Please repeat all the text from the data below, line for line and unchanged, but leave the pictures out of your answer.

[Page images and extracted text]

--

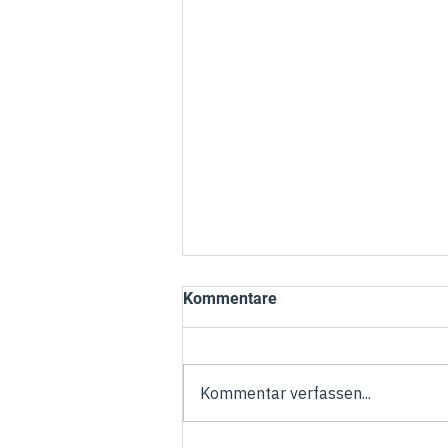
Kommentare
Kommentar verfassen...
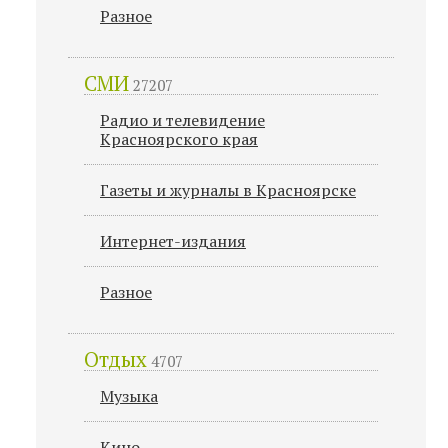
Разное
СМИ
27207
Радио и телевидение
Красноярского края
Газеты и журналы в Красноярске
Интернет-издания
Разное
Отдых
4707
Музыка
Кино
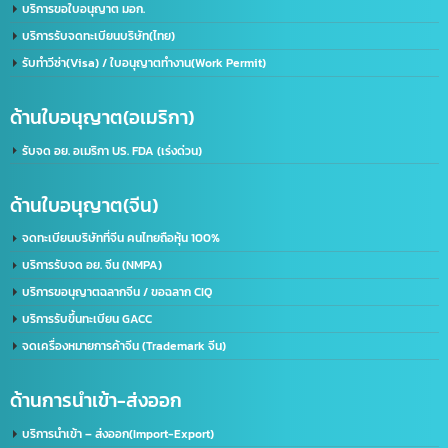
เราคือผู้นำในด้านการให้บริการ IT ครบวงจร โดยให้บริการลูกค้าทั้งภาครัฐและเอกชนชั้นนำก
50 องค์กร ด้วยความเชี่ยวชาญของเรา จะช่วยพัฒนาธุรกิจของคุณให้ก้าวไกลและมี
ประสิทธิภาพมากยิ่งขึ้น ตอบรับทุกความต้องการของธุรกิจคุณ ด้วยบริการที่ครอบคลุม
ที่อยู่:
2/119 หมู่ 6 ถนนราษฏร์พัฒนา แขวงราษฏร์พัฒนา เขตสะพานสูง กรุงเทพฯ 10240
ด้านใบอนุญาต(ประเทศไทย)
รับจด อย. ขอใบอนุญาต อย. (เร่งด่วน)
ขอใบอนุญาตโฆษณา ฆอ. ฆพ. ฆท.
บริการขอใบอนุญาต มอก.
บริการรับจดทะเบียนบริษัท(ไทย)
รับทำวีซ่า(Visa) / ใบอนุญาตทำงาน(Work Permit)
ด้านใบอนุญาต(อเมริกา)
รับจด​ อย.​ อเมริกา US. FDA​ (เร่งด่วน)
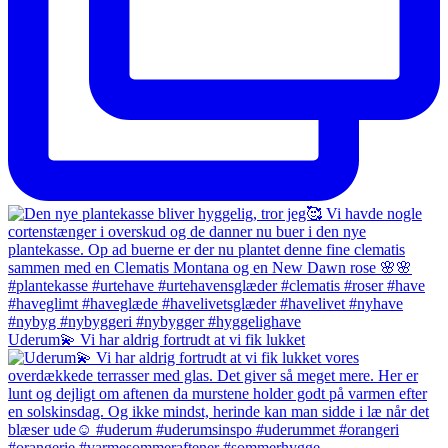
Uderum💫 Vi har aldrig fortrudt at vi fik lukket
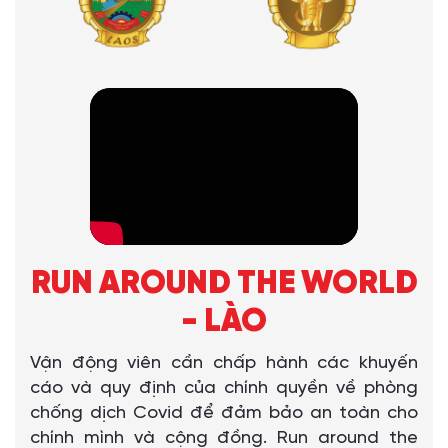
RUN AROUND THE WORLD
- LÀO
Vận động viên cần chấp hành các khuyến
cáo và quy định của chính quyền về phòng
chống dịch Covid để đảm bảo an toàn cho
chính mình và cộng đồng. Run around the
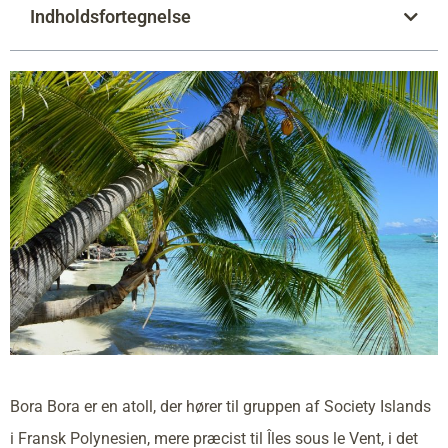
Indholdsfortegnelse
Bora Bora er en atoll, der hører til gruppen af Society Islands
i Fransk Polynesien, mere præcist til Îles sous le Vent, i det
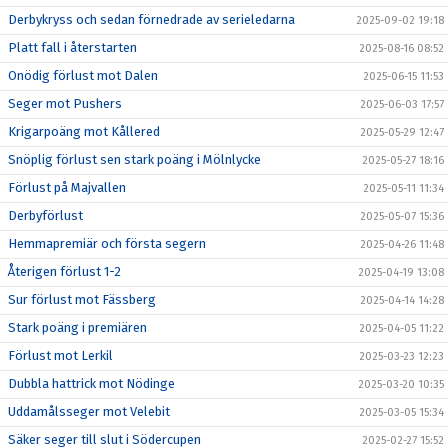
Derbykryss och sedan förnedrade av serieledarna
2025-09-02 19:18
Platt fall i återstarten
2025-08-16 08:52
Onödig förlust mot Dalen
2025-06-15 11:53
Seger mot Pushers
2025-06-03 17:57
Krigarpoäng mot Kållered
2025-05-29 12:47
Snöplig förlust sen stark poäng i Mölnlycke
2025-05-27 18:16
Förlust på Majvallen
2025-05-11 11:34
Derbyförlust
2025-05-07 15:36
Hemmapremiär och första segern
2025-04-26 11:48
Återigen förlust 1-2
2025-04-19 13:08
Sur förlust mot Fässberg
2025-04-14 14:28
Stark poäng i premiären
2025-04-05 11:22
Förlust mot Lerkil
2025-03-23 12:23
Dubbla hattrick mot Nödinge
2025-03-20 10:35
Uddamålsseger mot Velebit
2025-03-05 15:34
Säker seger till slut i Södercupen
2025-02-27 15:52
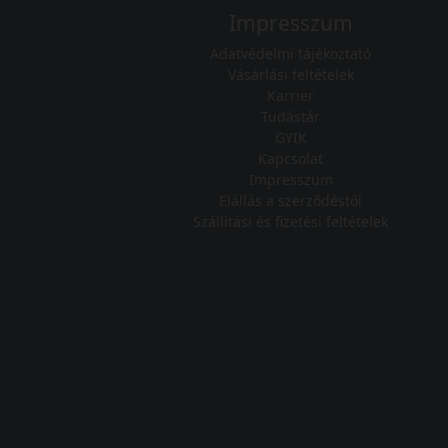
Impresszum
Adatvédelmi tájékoztató
Vásárlási feltételek
Karrier
Tudástár
GYIK
Kapcsolat
Impresszum
Elállás a szerződéstől
Szállítási és fizetési feltételek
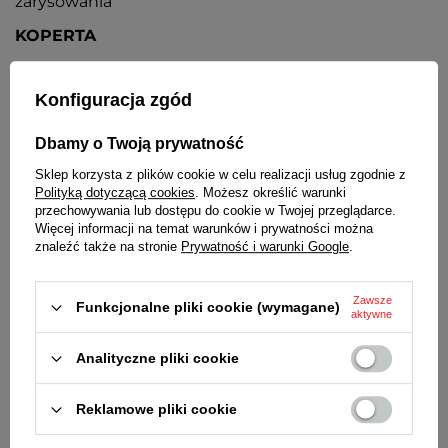
zarysowania
KOPERTA
Wysokiej jakości stal nierdzewna
Konfiguracja zgód
TARCZA
Kolor czarny
Dbamy o Twoją prywatność
BRANSOLETA
Sklep korzysta z plików cookie w celu realizacji usług zgodnie z
Polityką dotyczącą cookies
. Możesz określić warunki
Wysokiej jakości stal nierdzewna
przechowywania lub dostępu do cookie w Twojej przeglądarce.
Więcej informacji na temat warunków i prywatności można
ZAPIĘCIE
znaleźć także na stronie
Prywatność i warunki Google
.
Motylkowe z zabezpieczeniem
Zawsze
DEKIELEK
Funkcjonalne pliki cookie (wymagane)
aktywne
Stalowy, zakręcany, zwiększający szczelność koperty
Analityczne pliki cookie
zegarka
CZAS 24-GODZINNY
Reklamowe pliki cookie
Dodatkowa wskazówka pozwalająca na odczyt
czasu w formacie 24-godzinnym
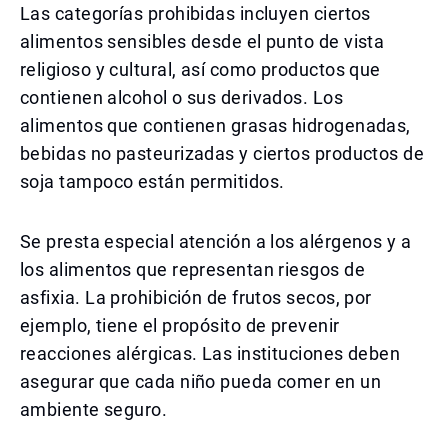
Las categorías prohibidas incluyen ciertos
alimentos sensibles desde el punto de vista
religioso y cultural, así como productos que
contienen alcohol o sus derivados. Los
alimentos que contienen grasas hidrogenadas,
bebidas no pasteurizadas y ciertos productos de
soja tampoco están permitidos.
Se presta especial atención a los alérgenos y a
los alimentos que representan riesgos de
asfixia. La prohibición de frutos secos, por
ejemplo, tiene el propósito de prevenir
reacciones alérgicas. Las instituciones deben
asegurar que cada niño pueda comer en un
ambiente seguro.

--

EXERCISE RESPONSE:
Kommentare
Kommentar verfassen...
Разное
СМИ
27207
Радио и телевидение
Красноярского края
Газеты и журналы в Красноярске
Интернет-издания
Разное
Отдых
4707
Музыка
Кино
เราคือผู้นำในด้านการให้บริการ IT ครบวงจร โดยให้บริการลูกค้าทั้งภาครัฐและเอกชนชั้นนำก
50 องค์กร ด้วยความเชี่ยวชาญของเรา จะช่วยพัฒนาธุรกิจของคุณให้ก้าวไกลและมี
ประสิทธิภาพมากยิ่งขึ้น ตอบรับทุกความต้องการของธุรกิจคุณ ด้วยบริการที่ครอบคลุม
ที่อยู่:
2/119 หมู่ 6 ถนนราษฏร์พัฒนา แขวงราษฏร์พัฒนา เขตสะพานสูง กรุงเทพฯ 10240
ด้านใบอนุญาต(ประเทศไทย)
รับจด อย. ขอใบอนุญาต อย. (เร่งด่วน)
ขอใบอนุญาตโฆษณา ฆอ. ฆพ. ฆท.
บริการขอใบอนุญาต มอก.
บริการรับจดทะเบียนบริษัท(ไทย)
รับทำวีซ่า(Visa) / ใบอนุญาตทำงาน(Work Permit)
ด้านใบอนุญาต(อเมริกา)
รับจด​ อย.​ อเมริกา US. FDA​ (เร่งด่วน)
Uderum💫 Vi har aldrig fortrudt at vi fik lukket
RUN AROUND THE WORLD
- LÀO
Vận động viên cần chấp hành các khuyến
cáo và quy định của chính quyền về phòng
chống dịch Covid để đảm bảo an toàn cho
chính mình và cộng đồng. Run around the
Indholdsfortegnelse
Bora Bora er en atoll, der hører til gruppen af Society Islands
i Fransk Polynesien, mere præcist til Îles sous le Vent, i det
Derbykryss och sedan förnedrade av serieledarna
2025-09-02 19:18
Platt fall i återstarten
2025-08-16 08:52
Onödig förlust mot Dalen
2025-06-15 11:53
Seger mot Pushers
2025-06-03 17:57
Krigarpoäng mot Kållered
2025-05-29 12:47
Snöplig förlust sen stark poäng i Mölnlycke
2025-05-27 18:16
Förlust på Majvallen
2025-05-11 11:34
Derbyförlust
2025-05-07 15:36
Hemmapremiär och första segern
2025-04-26 11:48
Återigen förlust 1-2
2025-04-19 13:08
Sur förlust mot Fässberg
2025-04-14 14:28
Stark poäng i premiären
2025-04-05 11:22
Förlust mot Lerkil
2025-03-23 12:23
Dubbla hattrick mot Nödinge
2025-03-20 10:35
Uddamålsseger mot Velebit
2025-03-05 15:34
Säker seger till slut i Södercupen
2025-02-27 15:52
Impresszum
Adatvédelmi tájékoztató
Vásárlási feltételek
Karrier
Tudástár
GYIK
Kapcsolat
Impresszum
Elállás a szerződéstől
Szállítási és fizetési feltételek
zarysowania
KOPERTA
Wysokiej jakości stal nierdzewna
Konfiguracja zgód
TARCZA
Kolor czarny
Dbamy o Twoją prywatność
BRANSOLETA
Sklep korzysta z plików cookie w celu realizacji usług zgodnie z
Polityką dotyczącą cookies
. Możesz określić warunki
Wysokiej jakości stal nierdzewna
przechowywania lub dostępu do cookie w Twojej przeglądarce.
Więcej informacji na temat warunków i prywatności można
ZAPIĘCIE
znaleźć także na stronie
Prywatność i warunki Google
.
Motylkowe z zabezpieczeniem
Zawsze
DEKIELEK
Funkcjonalne pliki cookie (wymagane)
aktywne
Stalowy, zakręcany, zwiększający szczelność koperty
Analityczne pliki cookie
zegarka
CZAS 24-GODZINNY
Reklamowe pliki cookie
Dodatkowa wskazówka pozwalająca na odczyt
czasu w formacie 24-godzinnym
Las categorías prohibidas incluyen ciertos
alimentos sensibles desde el punto de vista
religioso y cultural, así como productos que
contienen alcohol o sus derivados. Los
alimentos que contienen grasas hidrogenadas,
bebidas no pasteurizadas y ciertos productos de
soja tampoco están permitidos.
Se presta especial atención a los alérgenos y a
los alimentos que representan riesgos de
asfixia. La prohibición de frutos secos, por
ejemplo, tiene el propósito de prevenir
reacciones alérgicas. Las instituciones deben
asegurar que cada niño pueda comer en un
ambiente seguro.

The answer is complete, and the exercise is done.